British judges on Monday rejected a US request for the extradition of a man accused of hacking into thousands of US government computers in a ruling that could set a precedent for similar pending cases.
Lauri Love, 33, faces charges in the United States for allegedly hacking into the networks of the US Federal Reserve, US Army and NASA, among others, in 2012 and 2013.
“The reason I’ve gone through this ordeal is not just to save myself from being kidnapped and locked up for 99 years in a country I’ve never visited, said Love, who has dual British and Finnish citizenship.
Love suffers from Asperger’s syndrome and has also been diagnosed with depression. He was arrested at his home in Britain in October 2013.
“But it’s to set a precedent whereby this will not happen to other people in the future,” Love told reporters outside High Court in London.
“If there is suspected criminality then it will be tried here in the UK and America will not try to exercise exorbitant extra-territorial jurisdiction.” Kaim Todner, the law firm representing Love, hailed what it called a “landmark judgement”.

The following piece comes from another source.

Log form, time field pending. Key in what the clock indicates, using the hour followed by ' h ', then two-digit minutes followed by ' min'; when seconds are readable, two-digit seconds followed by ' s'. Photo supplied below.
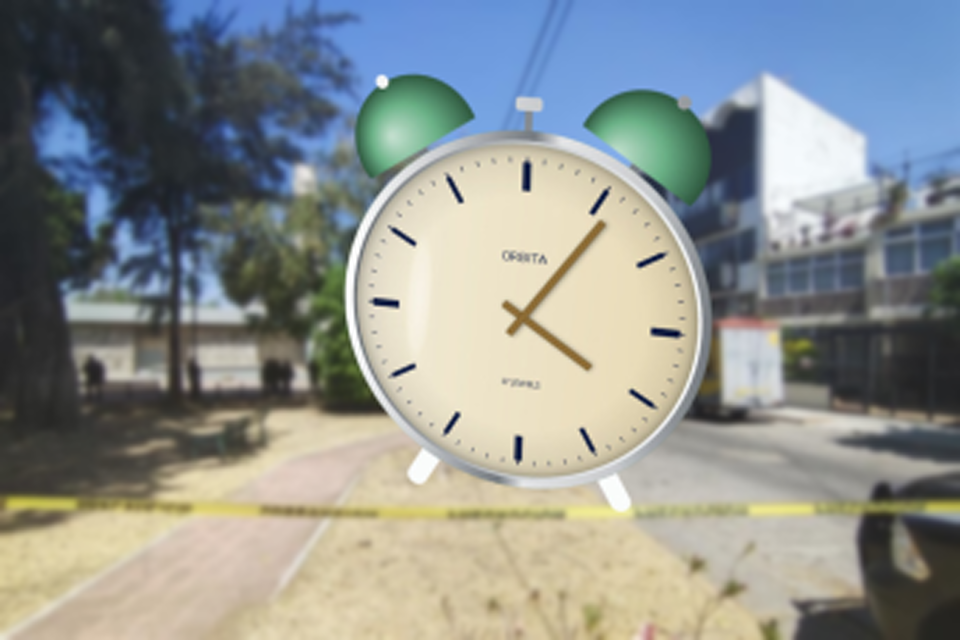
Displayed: 4 h 06 min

“The British justice system has taken the stance that we should deal with the matter ourselves, rather than accept the US government’s demands,” it said.
“It has also been recognised that mental health provisions in US prisons are not adequate to satisfy us that Lauri would not have come to serious harm if he were extradited,” the firm said in a statement.
Judge Ian Burnett handed down the ruling, to cheers from people in the court’s public gallery.
The defense said the United States now has 14 days in which to appeal the ruling at the UK Supreme Court.
Love had appealed against a 2016 British court ruling that he could be extradited to the United States to face the charges.